Retype the records word for word. Skip every image.
Start of Dataset extract
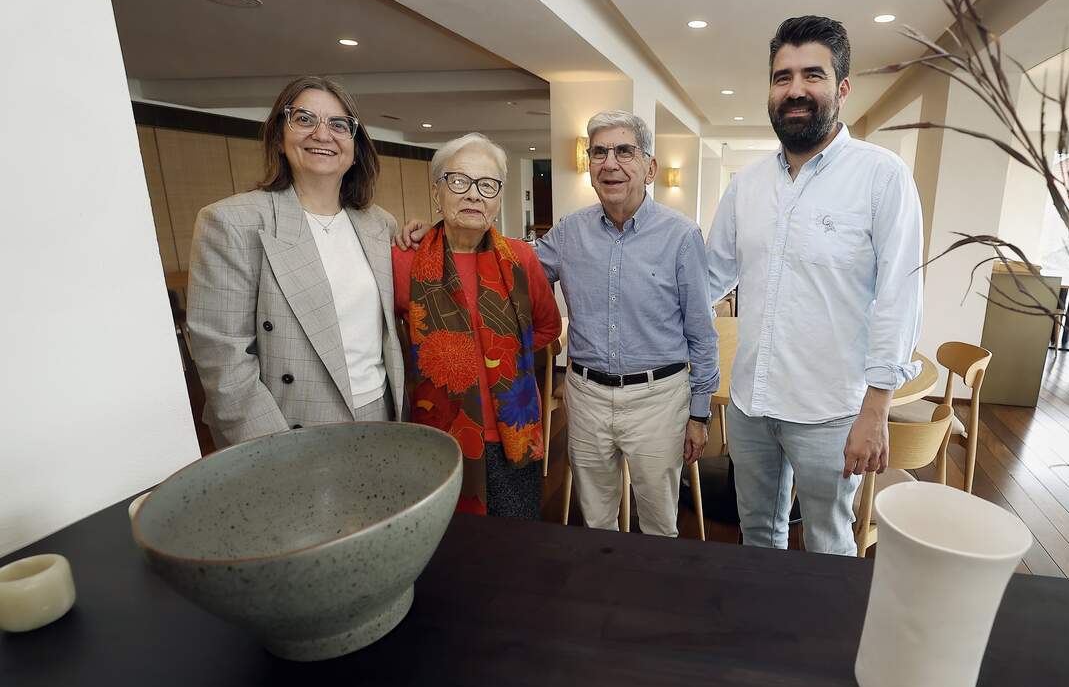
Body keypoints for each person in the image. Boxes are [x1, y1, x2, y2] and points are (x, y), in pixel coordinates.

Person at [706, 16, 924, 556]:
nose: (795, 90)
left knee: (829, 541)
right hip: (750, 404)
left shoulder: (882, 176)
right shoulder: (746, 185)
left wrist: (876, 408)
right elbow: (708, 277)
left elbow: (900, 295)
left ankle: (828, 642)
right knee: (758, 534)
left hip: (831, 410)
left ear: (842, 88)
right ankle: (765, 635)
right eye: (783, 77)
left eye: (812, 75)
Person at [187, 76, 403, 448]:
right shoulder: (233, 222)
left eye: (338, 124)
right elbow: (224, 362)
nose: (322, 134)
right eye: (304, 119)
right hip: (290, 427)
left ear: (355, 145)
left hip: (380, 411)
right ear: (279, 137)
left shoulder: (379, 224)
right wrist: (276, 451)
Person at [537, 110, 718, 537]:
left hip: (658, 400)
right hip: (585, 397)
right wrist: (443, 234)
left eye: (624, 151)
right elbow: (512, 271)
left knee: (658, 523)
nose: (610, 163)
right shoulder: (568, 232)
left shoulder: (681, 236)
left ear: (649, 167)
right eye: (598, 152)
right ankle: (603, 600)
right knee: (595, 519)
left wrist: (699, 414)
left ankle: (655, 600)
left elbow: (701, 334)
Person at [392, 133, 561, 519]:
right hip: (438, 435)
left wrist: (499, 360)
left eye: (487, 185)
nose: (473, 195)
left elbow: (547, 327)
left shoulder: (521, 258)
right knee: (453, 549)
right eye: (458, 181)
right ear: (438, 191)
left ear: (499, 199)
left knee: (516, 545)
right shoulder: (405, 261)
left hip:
End of Dataset extract
# Output for this task
Body keypoints for each person in the image. Boxes are [x1, y1, x2, y2] and points are (x, y), in pixel coordinates.

Person at [706, 16, 924, 556]:
nose: (795, 90)
left knee: (829, 541)
right hip: (750, 404)
left shoulder: (882, 176)
right shoulder: (746, 185)
left wrist: (876, 408)
right elbow: (708, 277)
left elbow: (900, 295)
left ankle: (828, 642)
right knee: (758, 534)
left hip: (831, 410)
left ear: (842, 88)
right ankle: (765, 635)
right eye: (783, 77)
left eye: (812, 75)
Person at [187, 76, 403, 448]:
right shoulder: (233, 222)
left eye: (338, 124)
right elbow: (224, 362)
nose: (322, 134)
right eye: (304, 119)
right hip: (290, 427)
left ear: (355, 145)
left hip: (380, 411)
right ear: (279, 137)
left shoulder: (379, 224)
right wrist: (276, 451)
Person at [537, 110, 718, 537]:
left hip: (658, 400)
right hip: (585, 397)
right wrist: (443, 234)
left eye: (624, 151)
right elbow: (512, 271)
left knee: (658, 523)
nose: (610, 163)
right shoulder: (568, 232)
left shoulder: (681, 236)
left ear: (649, 167)
right eye: (598, 152)
right ankle: (603, 600)
right knee: (595, 519)
left wrist: (699, 414)
left ankle: (655, 600)
left elbow: (701, 334)
Person at [392, 133, 561, 519]:
right hip: (438, 435)
left wrist: (499, 360)
left eye: (487, 185)
nose: (473, 195)
left elbow: (547, 327)
left shoulder: (521, 258)
right knee: (453, 549)
right eye: (458, 181)
right ear: (438, 191)
left ear: (499, 199)
left knee: (516, 545)
right shoulder: (405, 261)
left hip:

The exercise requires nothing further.